**What to work on**
**A.** Please say whether each statement agrees with the Ephesus-Fordham comment thread below, giving yes or no and quoting the words that decide it: (i) Nancy says the only things to have come into E-F so far are an apartment building and a chain drugstore; (ii) Terri holds Nancy to a stricter standard of language now that she is an elected official; (iii) the building where Eastgate BP used to be is being readied for an office building.
**B.** Resume the Ephesus-Fordham comment thread below, continuing on from its final comment.

**Text shown**
= = = = =
Rucker, my friend, you need to broaden your reading. Make it a New Year’s resolution!
Here’s something to start you off: https://ilsr.org/tackling-problem-commercial-gentrification/
Terri
/ January 3, 2017David,
I understood what Nancy meant to say, but that isn’t what she said. It’s one thing for her to exaggerate and/or generalize as a journalist but she’s an elected official now and she needs to be more careful with her language IMHO.
George C
/ January 3, 2017Nancy,
You said “Ephesus-Fordham, despite the council’s & community’s idea that it would be a revenue-generating office/commercial area, is becoming nothing more than the ugly strip malls that we see along 15-501 just over the Durham County line: a field of chain restaurants and big-box chain retailers that I would categorize as among the ugliest in the Triangle”
So who are all the chain restaurants and big box retailers that you claim have come into Ephesus-Form as a result of the form-based code?
Nancy
/ January 3, 2017George —
The details of the code cater to the sort of strip malls that populate the section of 15-501 just across the Durham line. Long block lengths, for instance, and narrow sidewalks and single-story buildings. Remember how hard we had to battle to get even 50% of a second story? Nothing has come into E-F yet, except an apartment building and a chain drugstore. The building where Eastgate BP used to be is being readied for a chain restaurant. What happened to those visions of 3-, 5- and 7-story office buildings?
= = = = =
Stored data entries
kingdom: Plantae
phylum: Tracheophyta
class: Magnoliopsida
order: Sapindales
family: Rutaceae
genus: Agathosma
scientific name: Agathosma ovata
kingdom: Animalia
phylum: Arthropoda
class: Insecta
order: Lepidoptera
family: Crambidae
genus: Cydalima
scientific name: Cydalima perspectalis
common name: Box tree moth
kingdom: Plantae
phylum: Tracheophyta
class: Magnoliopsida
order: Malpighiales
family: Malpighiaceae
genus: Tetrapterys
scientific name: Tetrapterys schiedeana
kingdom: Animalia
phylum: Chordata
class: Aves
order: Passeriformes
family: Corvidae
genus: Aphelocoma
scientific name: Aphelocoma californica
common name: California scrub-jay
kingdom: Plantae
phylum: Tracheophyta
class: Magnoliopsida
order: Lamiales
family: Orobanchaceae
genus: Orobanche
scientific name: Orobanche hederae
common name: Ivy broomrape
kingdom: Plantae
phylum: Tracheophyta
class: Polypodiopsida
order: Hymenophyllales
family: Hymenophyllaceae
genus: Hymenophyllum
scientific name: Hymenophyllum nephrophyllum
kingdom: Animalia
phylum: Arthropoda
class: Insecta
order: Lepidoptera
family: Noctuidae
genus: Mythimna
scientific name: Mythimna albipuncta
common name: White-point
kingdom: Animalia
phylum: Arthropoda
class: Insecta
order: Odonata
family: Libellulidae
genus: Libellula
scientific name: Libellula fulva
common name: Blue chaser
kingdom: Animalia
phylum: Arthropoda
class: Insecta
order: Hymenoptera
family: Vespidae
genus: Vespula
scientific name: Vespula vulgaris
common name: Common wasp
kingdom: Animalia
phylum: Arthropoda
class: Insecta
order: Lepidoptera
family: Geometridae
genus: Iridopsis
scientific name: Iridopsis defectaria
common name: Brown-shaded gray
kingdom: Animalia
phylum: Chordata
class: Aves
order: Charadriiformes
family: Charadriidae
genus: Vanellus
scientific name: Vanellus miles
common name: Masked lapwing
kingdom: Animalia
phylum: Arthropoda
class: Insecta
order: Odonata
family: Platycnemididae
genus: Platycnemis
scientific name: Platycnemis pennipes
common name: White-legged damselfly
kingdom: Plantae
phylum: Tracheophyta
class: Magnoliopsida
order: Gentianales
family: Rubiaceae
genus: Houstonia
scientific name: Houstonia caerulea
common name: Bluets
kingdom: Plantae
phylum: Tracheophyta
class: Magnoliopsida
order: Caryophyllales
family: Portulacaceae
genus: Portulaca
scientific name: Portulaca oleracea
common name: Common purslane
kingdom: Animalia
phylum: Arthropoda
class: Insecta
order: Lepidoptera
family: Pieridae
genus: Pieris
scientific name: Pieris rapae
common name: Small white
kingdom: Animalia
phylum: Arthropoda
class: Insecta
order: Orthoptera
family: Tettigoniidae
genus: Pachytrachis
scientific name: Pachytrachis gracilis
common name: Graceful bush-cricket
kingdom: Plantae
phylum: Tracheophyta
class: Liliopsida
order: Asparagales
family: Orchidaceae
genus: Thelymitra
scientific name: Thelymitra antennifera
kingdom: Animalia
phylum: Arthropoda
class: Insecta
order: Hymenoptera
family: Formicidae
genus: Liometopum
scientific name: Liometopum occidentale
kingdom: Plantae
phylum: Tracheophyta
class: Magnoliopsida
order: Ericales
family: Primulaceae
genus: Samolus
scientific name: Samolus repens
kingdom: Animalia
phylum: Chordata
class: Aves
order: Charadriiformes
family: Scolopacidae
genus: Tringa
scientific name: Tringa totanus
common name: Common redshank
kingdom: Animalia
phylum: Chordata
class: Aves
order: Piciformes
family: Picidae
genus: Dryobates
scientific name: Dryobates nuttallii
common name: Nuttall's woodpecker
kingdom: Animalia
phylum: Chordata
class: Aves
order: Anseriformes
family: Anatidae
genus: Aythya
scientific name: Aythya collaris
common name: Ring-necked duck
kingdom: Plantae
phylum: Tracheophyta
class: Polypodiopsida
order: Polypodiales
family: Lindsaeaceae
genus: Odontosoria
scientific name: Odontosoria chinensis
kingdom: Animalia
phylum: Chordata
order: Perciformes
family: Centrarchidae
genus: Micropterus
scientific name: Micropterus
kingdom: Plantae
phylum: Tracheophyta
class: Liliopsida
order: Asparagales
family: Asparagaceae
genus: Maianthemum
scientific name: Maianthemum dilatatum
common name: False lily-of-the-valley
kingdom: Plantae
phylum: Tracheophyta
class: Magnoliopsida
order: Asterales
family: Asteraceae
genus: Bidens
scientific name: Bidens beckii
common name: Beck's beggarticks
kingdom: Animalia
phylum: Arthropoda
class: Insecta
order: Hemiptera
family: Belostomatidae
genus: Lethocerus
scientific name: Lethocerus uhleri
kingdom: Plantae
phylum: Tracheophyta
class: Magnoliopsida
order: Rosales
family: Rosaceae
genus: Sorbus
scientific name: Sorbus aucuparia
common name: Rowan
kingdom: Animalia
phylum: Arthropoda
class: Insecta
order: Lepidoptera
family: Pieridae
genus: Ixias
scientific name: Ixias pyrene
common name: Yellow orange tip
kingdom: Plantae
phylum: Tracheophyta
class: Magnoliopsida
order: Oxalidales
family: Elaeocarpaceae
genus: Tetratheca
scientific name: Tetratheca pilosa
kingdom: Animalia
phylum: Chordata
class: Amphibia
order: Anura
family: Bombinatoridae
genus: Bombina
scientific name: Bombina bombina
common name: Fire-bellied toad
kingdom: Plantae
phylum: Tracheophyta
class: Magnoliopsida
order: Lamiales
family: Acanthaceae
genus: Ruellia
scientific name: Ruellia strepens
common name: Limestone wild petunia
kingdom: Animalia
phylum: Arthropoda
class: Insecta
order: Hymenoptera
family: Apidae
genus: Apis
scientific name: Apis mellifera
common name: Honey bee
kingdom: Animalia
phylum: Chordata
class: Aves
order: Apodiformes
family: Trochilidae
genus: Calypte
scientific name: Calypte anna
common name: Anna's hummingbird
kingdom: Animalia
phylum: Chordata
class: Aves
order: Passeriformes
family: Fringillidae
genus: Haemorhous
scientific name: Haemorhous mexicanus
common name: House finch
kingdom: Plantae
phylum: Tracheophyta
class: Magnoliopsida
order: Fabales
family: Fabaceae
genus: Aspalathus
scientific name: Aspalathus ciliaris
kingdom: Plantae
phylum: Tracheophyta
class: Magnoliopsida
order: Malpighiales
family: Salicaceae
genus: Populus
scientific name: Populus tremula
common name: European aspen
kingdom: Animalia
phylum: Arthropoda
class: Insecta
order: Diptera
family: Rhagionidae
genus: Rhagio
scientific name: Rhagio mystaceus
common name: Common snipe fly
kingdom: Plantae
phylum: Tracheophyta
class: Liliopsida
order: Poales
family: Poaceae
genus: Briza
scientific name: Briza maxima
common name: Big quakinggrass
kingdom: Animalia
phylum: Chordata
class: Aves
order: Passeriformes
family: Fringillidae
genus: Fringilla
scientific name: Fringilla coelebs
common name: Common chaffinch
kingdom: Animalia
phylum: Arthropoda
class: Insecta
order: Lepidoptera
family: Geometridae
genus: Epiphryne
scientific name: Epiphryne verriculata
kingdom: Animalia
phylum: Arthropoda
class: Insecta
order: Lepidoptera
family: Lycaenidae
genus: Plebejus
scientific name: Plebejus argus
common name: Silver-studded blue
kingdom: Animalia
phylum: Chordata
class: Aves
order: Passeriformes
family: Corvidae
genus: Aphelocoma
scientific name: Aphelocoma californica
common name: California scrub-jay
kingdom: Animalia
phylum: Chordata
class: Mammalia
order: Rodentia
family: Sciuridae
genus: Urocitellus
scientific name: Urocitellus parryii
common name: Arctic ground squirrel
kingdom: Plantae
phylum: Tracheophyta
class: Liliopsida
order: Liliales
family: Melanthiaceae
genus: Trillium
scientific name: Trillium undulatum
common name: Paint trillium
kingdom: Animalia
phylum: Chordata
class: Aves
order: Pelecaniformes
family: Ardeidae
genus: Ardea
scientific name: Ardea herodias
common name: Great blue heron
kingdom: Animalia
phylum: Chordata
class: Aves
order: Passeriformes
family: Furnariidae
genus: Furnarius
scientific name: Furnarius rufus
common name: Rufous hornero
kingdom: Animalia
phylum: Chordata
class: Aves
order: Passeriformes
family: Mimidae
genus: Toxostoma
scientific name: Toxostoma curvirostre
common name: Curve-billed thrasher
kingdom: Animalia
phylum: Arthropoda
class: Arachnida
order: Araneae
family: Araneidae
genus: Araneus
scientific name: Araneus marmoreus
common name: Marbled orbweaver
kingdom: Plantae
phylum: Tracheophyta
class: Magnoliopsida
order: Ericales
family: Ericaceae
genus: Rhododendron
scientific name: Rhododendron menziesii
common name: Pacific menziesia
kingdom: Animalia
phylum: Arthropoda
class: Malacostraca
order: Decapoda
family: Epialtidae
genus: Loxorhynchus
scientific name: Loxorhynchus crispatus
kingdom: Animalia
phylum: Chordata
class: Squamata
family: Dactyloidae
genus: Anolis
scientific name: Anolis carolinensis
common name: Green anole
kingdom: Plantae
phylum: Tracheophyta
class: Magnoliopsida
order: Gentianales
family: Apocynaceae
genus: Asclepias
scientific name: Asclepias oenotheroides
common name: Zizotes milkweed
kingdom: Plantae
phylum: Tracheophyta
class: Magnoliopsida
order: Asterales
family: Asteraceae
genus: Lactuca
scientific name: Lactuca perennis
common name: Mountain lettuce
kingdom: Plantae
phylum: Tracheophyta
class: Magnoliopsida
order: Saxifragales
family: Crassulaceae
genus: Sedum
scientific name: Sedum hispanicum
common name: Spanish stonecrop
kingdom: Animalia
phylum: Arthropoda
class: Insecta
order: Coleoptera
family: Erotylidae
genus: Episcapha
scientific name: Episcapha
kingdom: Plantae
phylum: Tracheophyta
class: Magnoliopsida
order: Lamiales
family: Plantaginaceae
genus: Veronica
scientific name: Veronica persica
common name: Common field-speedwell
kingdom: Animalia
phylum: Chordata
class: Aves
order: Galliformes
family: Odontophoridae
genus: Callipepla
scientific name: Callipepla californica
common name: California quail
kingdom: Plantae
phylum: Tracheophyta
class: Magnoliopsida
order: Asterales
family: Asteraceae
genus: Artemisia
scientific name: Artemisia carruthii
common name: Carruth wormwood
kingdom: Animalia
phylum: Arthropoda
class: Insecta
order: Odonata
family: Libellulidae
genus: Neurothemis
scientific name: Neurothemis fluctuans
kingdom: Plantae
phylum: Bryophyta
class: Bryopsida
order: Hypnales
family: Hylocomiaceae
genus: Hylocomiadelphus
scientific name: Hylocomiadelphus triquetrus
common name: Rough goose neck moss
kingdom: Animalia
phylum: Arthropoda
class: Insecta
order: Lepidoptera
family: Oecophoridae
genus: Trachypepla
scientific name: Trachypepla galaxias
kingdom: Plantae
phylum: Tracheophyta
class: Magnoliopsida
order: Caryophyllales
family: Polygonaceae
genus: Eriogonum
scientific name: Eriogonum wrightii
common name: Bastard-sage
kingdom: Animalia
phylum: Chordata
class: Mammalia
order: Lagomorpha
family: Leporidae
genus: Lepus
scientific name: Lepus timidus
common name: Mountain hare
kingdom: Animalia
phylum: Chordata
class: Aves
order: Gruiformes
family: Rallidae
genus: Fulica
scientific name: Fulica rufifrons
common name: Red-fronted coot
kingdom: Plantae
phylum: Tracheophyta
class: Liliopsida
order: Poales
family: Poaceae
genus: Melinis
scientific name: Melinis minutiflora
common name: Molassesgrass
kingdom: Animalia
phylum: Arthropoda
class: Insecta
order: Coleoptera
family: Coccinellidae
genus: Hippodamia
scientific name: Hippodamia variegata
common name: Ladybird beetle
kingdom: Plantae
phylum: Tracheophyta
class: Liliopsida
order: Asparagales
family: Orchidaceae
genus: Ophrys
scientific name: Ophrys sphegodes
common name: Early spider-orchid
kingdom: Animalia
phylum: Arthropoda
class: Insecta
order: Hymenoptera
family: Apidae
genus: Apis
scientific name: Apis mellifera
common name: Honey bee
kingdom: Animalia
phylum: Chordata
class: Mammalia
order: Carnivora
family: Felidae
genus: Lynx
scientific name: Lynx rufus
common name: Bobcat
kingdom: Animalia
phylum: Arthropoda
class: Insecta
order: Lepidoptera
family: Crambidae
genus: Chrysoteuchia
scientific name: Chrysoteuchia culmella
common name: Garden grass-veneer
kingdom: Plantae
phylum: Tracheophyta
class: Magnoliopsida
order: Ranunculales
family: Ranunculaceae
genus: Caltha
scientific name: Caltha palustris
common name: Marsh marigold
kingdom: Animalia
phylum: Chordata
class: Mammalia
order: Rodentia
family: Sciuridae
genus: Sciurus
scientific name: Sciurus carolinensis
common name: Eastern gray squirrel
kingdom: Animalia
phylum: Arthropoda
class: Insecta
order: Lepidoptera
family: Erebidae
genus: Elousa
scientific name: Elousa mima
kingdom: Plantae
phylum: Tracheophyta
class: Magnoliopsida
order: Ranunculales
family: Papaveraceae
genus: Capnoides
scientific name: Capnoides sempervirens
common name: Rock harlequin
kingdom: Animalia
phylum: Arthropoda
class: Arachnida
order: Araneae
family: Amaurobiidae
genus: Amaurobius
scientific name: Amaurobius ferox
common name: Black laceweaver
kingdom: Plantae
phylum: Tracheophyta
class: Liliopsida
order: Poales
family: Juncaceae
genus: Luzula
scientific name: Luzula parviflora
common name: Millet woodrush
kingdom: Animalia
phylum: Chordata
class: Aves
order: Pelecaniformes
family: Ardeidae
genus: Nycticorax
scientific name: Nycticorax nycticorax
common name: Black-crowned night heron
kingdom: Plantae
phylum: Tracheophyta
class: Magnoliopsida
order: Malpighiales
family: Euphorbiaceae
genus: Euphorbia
= = = = =
**Final results**
**A.**
(i) Yes: "Nothing has come into E-F yet, except an apartment building and a chain drugstore."
(ii) Yes: "she’s an elected official now and she needs to be more careful with her language IMHO."
(iii) No: "The building where Eastgate BP used to be is being readied for a chain restaurant."

**B.**
Nancy
/ January 3, 2017Terri, what I said is what I meant. Let me know what you consider exaggeration or generalization and perhaps I can clarify.
George C
/ January 4, 2017Nancy,
By changing the zoning to require a break in the blocks every 250 feet we helped to shorten the blocks significantly. And there are several large projects proposed for E-F that are working their way through the process right now, including at least a face-lift for the southern portion of Village Plaza. To expect that everything would be changed overnight with the re-zoning is pretty short-sighted. All those fast-food chains you mentioned (such as Hardees, Wendy’s, McDonald’s, Burger King) were there before the E-F rezoning and unless you’re advocating for the Town to take property by eminent domain to get something more significant on those sites they will probably remain there as long as they continue to be profitable. We are getting a fine new bakery in Eastgate soon.
Nancy
/ January 4, 2017George, I didn’t mention any fast-food chains. Is that what the restaurant coming in to the former BP station will be? The whole idea for the rezoning was to reformat a strip mall into a commercial center, but so far the area is attracting only strip mall businesses and apartments. If our expectation is that we will transform E-F into an office/commercial center, we need to craft guidelines that will send that message out to potential investors.
George C
/ January 4, 2017Nancy,
I assumed you were referring to the fast food chains when you stated above “… a field of chain restaurants and big-box chain retailers”. I’m not aware of many chain restaurants in that area other than the fast food ones.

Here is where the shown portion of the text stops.